8. Sections 79G of the Civil Procedure Act and Order 50 rule 6 of the Civil Procedure Rules allow for extension of time to appeal where an applicant did not appeal within the 30 days. The legislature intended that appeals against judgments and rulings should be brought within the prescribed time, and therefore extension of time to appeal has to be founded on sufficient reasons (Velji Shahmad –v- Shamji Bros and Popatlal Karman & Co. [1957] EA 438). The Principles to be considered by the court while exercising its discretion to enlarge time to appeal are: -
(a) the explanation, if any, for the delay in filing the appeal on time;
(b) the nature of the case;
(c) the conduct of the applicant, before and during the application;
(d) the prejudice to be suffered by the respondent; and
(e) whether or not the respondent can be adequately compensated in costs for the prejudice.
The decisions in Itute Ngui & Another –v- Isumail Mwakavi Mwendwa, Civil application No. NAI 166 of 1997 and Berber Alibhai Mawji –v- Sultan Hasham Lalji & 2 Others [1990-1994] E.A. 337, among others, provide useful guide.
9. In D.I.M. –v- F.W.M. [2018], while it was acknowledged that the discretion of the court to extend time to appeal was unfettered, it was observed that, save for extreme situations where the applicant is guilty of failure to exercise due diligence in appealing within the prescribed time, he should be given opportunity to exhaust the legal redress that the constitution and the law provide without undue hindrance.
10. The application for extension of time was brought over one year following the ruling in question. The explanation that he could not bring the appeal on time because he had no money has been discounted. He was represented. Even without proceedings it was possible to file the appeal, and seek to amend the same upon receipt. In any case, he received the proceedings three months after the ruling. He says there was lockdown owing to Covid-19. That is true, but courts continued to function virtually.
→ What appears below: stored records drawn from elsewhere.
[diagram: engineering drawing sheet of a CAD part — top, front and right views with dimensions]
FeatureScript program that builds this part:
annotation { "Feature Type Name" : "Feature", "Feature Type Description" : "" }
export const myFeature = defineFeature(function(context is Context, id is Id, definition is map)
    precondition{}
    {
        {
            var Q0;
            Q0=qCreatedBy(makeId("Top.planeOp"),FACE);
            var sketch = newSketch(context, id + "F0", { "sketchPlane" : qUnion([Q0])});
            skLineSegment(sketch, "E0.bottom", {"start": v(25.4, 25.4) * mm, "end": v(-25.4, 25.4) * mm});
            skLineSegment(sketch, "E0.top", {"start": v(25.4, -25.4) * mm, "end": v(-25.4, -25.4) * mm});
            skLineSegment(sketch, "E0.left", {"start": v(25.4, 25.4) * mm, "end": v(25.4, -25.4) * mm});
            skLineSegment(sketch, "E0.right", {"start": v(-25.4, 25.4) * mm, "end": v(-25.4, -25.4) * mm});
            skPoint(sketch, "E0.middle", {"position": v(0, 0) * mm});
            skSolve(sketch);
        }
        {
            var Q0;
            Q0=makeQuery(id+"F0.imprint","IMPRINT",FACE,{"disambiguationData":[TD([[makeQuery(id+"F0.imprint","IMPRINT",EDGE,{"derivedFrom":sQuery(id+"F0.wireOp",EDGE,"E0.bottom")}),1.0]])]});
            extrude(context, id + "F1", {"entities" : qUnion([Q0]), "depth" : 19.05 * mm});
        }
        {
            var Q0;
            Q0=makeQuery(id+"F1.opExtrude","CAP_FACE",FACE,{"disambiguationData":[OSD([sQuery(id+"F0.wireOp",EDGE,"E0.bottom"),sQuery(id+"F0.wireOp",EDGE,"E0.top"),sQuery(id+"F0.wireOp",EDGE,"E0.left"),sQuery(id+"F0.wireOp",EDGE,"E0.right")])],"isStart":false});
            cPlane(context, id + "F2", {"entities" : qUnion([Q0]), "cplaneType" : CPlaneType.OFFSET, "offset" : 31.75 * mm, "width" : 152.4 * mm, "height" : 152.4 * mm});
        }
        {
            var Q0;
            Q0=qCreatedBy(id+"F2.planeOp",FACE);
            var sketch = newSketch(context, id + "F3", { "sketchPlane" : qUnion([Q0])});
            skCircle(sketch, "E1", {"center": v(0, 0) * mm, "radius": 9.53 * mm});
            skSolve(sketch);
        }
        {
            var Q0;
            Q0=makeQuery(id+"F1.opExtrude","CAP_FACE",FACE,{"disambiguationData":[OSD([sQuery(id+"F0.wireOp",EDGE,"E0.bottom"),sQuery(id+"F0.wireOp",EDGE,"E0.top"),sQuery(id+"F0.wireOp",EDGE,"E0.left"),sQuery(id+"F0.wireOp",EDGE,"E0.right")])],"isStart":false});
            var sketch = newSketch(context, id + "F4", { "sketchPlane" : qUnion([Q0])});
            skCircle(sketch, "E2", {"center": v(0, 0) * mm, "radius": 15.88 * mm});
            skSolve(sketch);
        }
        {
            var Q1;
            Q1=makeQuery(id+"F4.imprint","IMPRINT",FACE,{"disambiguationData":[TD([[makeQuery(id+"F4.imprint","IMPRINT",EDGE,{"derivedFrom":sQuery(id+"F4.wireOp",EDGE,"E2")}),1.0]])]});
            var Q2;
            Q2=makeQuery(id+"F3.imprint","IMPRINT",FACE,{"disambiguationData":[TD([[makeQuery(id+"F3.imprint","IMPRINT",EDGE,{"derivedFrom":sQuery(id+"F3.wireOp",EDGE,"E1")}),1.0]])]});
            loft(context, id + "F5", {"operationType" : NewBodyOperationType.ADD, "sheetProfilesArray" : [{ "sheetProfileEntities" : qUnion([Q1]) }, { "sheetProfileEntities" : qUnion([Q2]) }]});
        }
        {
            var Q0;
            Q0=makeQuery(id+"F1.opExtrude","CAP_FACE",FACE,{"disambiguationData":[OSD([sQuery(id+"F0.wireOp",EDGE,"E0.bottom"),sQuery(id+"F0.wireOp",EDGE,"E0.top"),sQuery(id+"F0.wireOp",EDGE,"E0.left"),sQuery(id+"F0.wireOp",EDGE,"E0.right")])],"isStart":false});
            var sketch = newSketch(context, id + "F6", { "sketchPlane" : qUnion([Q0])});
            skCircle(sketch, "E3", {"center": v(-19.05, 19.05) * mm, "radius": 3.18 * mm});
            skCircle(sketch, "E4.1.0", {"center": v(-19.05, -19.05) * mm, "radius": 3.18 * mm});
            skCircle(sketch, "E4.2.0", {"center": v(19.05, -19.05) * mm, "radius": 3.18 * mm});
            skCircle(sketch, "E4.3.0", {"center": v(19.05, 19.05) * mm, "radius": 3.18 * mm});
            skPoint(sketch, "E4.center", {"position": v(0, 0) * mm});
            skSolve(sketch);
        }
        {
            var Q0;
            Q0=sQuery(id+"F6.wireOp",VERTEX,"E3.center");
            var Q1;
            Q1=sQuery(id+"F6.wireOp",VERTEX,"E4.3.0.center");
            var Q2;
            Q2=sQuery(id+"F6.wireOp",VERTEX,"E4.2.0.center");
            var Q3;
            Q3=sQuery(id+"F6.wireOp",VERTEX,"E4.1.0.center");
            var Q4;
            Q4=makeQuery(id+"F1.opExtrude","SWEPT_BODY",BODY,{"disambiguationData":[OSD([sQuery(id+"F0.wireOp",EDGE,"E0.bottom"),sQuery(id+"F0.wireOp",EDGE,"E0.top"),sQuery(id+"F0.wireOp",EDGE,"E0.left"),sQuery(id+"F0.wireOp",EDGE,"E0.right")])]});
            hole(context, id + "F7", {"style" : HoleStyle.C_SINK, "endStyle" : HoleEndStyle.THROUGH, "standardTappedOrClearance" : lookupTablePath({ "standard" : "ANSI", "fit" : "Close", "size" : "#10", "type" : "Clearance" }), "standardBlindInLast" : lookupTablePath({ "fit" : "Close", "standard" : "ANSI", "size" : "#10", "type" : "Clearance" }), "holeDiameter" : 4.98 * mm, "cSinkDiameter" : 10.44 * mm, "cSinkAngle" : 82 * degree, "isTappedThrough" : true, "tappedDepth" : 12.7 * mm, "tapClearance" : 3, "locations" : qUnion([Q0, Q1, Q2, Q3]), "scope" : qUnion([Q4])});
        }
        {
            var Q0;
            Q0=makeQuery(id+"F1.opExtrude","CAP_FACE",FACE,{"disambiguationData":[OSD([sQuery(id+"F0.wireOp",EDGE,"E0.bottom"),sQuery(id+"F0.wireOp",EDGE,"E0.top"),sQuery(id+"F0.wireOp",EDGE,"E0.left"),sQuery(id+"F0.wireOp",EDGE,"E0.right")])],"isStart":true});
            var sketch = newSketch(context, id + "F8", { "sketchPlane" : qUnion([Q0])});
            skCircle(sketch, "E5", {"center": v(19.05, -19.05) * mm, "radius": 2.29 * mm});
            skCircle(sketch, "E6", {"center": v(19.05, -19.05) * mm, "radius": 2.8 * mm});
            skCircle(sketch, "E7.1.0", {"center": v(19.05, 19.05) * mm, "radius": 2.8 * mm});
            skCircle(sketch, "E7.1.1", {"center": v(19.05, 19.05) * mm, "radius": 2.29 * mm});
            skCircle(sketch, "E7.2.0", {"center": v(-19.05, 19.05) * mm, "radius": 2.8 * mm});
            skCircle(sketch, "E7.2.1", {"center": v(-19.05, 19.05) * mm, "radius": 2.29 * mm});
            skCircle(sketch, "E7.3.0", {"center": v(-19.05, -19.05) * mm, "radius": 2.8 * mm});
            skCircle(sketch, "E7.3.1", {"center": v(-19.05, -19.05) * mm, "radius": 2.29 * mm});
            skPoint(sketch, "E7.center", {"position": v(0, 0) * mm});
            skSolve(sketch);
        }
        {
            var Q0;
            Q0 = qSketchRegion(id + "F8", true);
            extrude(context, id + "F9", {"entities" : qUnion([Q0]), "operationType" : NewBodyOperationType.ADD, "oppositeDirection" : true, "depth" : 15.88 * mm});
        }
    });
Indeed, the present application was filed virtually, and is being heard virtually. The respondent stated, and it was not disputed, that in between the ruling and the present application the parties have continued to litigate before the trial court.
11. The applicant stated that he wanted to appeal because the respondent had unilaterally transferred the child to [Particulars withheld] School. That turned out not to be true, as the child is still at [Particulars withheld] School. Lastly, it was stated by the respondent, and not disputed, that since the orders in the ruling the applicant has not paid a cent towards the maintenance and education of the child. That is not very good for a person who is seeking the exercise of the court’s discretion in his favour. That failure to pay cannot be in the best interests of the child under section 4(2) (3) of the Children Act and Article 53(2) of the Constitution.
12. In all, I find that the delay of over one year to file the application for extension of time to appeal was inordinate, and the explanation for the delay has neither been truthful nor plausible.
13. Consequently, I dismiss the application with costs.
DATED AND DELIVERED AT NAIROBI THIS 19TH DAY OF JULY 2021.